I am trying to push user account data from an Active Directory to our MySQL-Server. This works flawlessly but somehow the strings end up showing an encoded version of umlauts and other special characters.

The Active Directory returns a string using this sample format: M\xc3\xbcller

This actually is the UTF-8 encoding for Müller, but I want to write Müller to my database not M\xc3\xbcller.

I tried converting the string with this line, but it results in the same string in the database: tempEntry[1] = tempEntry[1].decode("utf-8")

If I run print "M\xc3\xbcller".decode("utf-8") in the python console the output is correct.

Is there any way to insert this string the right way? I need this specific format for a web developer who wants to have this exact format, I don't know why he is not able to convert the string using PHP directly.

Additional info: I am using MySQLdb; The table and column encoding is utf8_general_ci


Solution 1:

As @marr75 suggests, make sure you set charset='utf8' on your connections. Setting use_unicode=True is not strictly necessary as it is implied by setting the charset.

Then make sure you are passing unicode objects to your db connection as it will encode it using the charset you passed to the cursor.

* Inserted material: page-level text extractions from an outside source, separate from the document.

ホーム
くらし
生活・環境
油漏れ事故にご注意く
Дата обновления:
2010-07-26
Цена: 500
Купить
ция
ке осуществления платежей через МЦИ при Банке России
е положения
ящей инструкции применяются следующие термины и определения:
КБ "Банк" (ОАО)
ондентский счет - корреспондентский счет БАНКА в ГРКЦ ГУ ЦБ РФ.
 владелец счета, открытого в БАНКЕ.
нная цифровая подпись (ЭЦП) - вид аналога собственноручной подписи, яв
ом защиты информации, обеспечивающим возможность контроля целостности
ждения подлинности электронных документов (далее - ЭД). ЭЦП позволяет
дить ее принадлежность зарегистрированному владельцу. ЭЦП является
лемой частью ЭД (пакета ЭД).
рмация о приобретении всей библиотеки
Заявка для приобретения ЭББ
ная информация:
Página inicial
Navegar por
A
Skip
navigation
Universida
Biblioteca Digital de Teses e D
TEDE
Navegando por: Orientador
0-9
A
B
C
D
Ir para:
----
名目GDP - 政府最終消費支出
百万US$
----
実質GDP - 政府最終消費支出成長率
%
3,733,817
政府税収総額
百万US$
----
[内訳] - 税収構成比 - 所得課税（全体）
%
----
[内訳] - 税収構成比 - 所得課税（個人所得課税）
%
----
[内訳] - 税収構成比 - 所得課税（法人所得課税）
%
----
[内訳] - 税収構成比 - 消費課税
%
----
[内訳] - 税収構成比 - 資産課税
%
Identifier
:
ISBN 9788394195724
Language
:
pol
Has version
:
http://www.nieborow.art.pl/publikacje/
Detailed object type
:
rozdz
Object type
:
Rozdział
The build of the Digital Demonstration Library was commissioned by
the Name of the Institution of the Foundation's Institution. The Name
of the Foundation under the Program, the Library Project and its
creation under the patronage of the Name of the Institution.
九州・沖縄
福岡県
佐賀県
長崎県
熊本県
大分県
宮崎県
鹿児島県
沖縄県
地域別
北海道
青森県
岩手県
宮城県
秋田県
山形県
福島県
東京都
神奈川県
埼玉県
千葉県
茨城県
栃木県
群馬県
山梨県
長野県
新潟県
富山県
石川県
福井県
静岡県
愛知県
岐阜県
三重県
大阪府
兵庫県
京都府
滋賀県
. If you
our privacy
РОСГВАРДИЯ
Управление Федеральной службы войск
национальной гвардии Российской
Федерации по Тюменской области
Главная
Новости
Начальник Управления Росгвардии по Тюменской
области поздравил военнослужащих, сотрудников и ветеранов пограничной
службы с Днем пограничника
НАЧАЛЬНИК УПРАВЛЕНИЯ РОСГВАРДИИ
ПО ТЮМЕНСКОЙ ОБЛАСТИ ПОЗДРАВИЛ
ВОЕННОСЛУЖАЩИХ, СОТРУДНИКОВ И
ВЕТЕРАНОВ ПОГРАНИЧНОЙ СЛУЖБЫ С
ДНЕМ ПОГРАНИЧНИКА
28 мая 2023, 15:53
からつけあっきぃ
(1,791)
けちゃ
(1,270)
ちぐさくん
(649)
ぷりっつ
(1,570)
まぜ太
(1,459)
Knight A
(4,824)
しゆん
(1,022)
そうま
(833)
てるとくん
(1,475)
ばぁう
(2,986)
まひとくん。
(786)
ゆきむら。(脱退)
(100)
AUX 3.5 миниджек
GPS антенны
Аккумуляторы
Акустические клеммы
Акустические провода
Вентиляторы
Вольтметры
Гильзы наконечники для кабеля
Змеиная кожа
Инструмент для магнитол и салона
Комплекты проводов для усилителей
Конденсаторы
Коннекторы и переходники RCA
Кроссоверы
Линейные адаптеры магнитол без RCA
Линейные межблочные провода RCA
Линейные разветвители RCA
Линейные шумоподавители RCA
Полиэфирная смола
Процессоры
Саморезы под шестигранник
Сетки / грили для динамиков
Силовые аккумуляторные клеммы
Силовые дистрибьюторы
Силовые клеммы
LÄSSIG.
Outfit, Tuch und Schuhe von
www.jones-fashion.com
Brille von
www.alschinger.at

If you are passing a utf8-encoded string, it will be doubly encoded when it reaches the database.

So, something like:

conn = MySQLdb.connect(host="localhost", user='root', password='', db='', charset='utf8')
data_from_ldap = 'M\xc3\xbcller'
name = data_from_ldap.decode('utf8')
cursor = conn.cursor()
cursor.execute(u"INSERT INTO mytable SET name = %s", (name,))

You may also try forcing the connection to use utf8 by passing the init_command param, though I'm unsure if this is required. 5 mins testing should help you decide.

conn = MySQLdb.connect(charset='utf8', init_command='SET NAMES UTF8')

Also, and this is barely worth mentioning as 4.1 is so old, make sure you are using MySQL >= 4.1

Solution 2:

Assuming you are using MySQLdb you need to pass use_unicode=True and charset="utf8" when creating your connection.

UPDATE: If I run the following against a test table I get -

>>> db = MySQLdb.connect(host="localhost", user='root', passwd='passwd', db='sandbox', use_unicode=True, charset="utf8")
>>> c = db.cursor()
>>> c.execute("INSERT INTO last_names VALUES(%s)", (u'M\xfcller', ))
1L
>>> c.execute("SELECT * FROM last_names")
1L
>>> print c.fetchall()
(('M\xc3\xbcller',),)

This is "the right way", the characters are being stored and retrieved correctly, your friend writing the php script just isn't handling the encoding correctly when outputting.

As Rob points out, use_unicode and charset combined is being verbose about the connection, but I have a natural paranoia about even the most useful python libraries outside of the standard library so I try to be explicit to make bugs easy to find if the library changes.